Source : https://www.francetvinfo.fr/faits-divers/terrorisme/enseignant-decapite-dans-les-yvelines/toulouse-des-militantes-feministes-arretees-apres-avoir-colle-des-caricatures-de-charb-dans-la-rue_4148351.html

Toulouse : des militantes féministes arrêtées après avoir collé des caricatures de Charb dans la rue

Armées de seaux remplis de colle et de brosses, les trois militantes avaient pour ambition de coller un millier d’affiches « pour inonder le centre-ville de Toulouse », trois jours après l’assassinat de Samuel Paty.

Photo : Le dessinateur Charb pose avec la une d’un numéro de « Charlie Hebdo », le 19 septembre 2012 dans les locaux du journal à Paris. (FRED DUFOUR / AFP)
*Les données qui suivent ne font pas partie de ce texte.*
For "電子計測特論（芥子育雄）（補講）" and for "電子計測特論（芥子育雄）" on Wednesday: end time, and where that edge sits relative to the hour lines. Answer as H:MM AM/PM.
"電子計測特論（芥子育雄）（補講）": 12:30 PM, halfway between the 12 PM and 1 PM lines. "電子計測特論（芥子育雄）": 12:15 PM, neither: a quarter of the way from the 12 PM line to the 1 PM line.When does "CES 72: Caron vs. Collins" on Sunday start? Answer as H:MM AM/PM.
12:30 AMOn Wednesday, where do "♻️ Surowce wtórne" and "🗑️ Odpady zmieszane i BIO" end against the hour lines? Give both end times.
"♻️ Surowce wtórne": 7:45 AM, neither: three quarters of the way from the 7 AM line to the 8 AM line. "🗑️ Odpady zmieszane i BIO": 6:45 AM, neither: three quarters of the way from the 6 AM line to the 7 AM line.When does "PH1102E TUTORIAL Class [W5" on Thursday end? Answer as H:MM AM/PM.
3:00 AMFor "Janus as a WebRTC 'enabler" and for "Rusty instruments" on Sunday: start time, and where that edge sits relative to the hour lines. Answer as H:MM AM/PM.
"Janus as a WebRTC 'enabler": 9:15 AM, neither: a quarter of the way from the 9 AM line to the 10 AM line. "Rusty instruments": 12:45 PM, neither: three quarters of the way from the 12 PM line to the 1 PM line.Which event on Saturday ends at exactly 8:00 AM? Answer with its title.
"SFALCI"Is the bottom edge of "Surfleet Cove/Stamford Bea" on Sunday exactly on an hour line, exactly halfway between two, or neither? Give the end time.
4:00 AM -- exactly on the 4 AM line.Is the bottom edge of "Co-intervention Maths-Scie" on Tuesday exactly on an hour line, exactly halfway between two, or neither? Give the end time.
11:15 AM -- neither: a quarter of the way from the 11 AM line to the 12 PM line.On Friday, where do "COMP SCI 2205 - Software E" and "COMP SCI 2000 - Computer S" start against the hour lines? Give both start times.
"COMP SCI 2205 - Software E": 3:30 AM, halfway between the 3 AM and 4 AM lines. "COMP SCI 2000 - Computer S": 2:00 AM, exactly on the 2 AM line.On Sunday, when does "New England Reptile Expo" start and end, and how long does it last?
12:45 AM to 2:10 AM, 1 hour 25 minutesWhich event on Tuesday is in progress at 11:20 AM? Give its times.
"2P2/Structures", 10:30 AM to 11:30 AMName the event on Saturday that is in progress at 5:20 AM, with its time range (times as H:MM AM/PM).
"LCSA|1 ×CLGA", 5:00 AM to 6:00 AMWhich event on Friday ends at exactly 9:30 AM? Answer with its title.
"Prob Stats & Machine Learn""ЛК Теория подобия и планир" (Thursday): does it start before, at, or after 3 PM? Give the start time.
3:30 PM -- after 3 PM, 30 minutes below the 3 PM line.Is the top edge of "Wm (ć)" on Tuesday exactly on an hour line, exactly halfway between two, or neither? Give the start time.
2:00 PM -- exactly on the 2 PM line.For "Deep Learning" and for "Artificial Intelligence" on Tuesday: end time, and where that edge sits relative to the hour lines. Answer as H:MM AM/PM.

avatarfranceinfo avec AFPFrance Télévisions

Mis à jour le 20/10/2020 | 11:15
publié le 19/10/2020 | 23:12

Elles voulaient exercer leur « droit au blasphème ». Des militantes féministes ont été arrêtées, lundi 19 octobre dans la soirée, au cours d’une action de collage dans les rues de Toulouse (Haute-Garonne) d’une caricature de Charb, dessinateur assassiné lors de l’attentat contre Charlie Hebdo, représentant un postérieur nu à côté de l’inscription : « Et le cul de Mahomet, on a le droit ? »

Armées de seaux remplis de colle et de brosses, les trois militantes avaient pour ambition de coller un millier d’affiches « pour inonder le centre-ville de Toulouse », trois jours après la décapitation près de Paris d’un enseignant qui avait montré des caricatures du prophète Mahomet lors d’un cours sur la liberté d’expression.

Arrêtées pour « délit d’affichage sauvage »

Interpellées par des passants curieux de la finalité de leur démarche, ou même agressifs, les militantes n’ont pas répondu pas ou très peu. « Il faut aller vite car ça reste une action risquée, on n’est pas là pour donner une conférence de presse », a-t-elle affirmé à l’AFP l’organisatrice de l’action qui préfère garder l’anonymat. « Un homme a été égorgé, en France, pour avoir montré des caricatures », a-t-elle lancé finalement auprès d’un badaud très insistant.

Une demi-heure à peine après le début de leur action, elles ont été interpellées par des policiers et emmenées au commissariat pour « délit d’affichage sauvage », notamment sur des sites classés.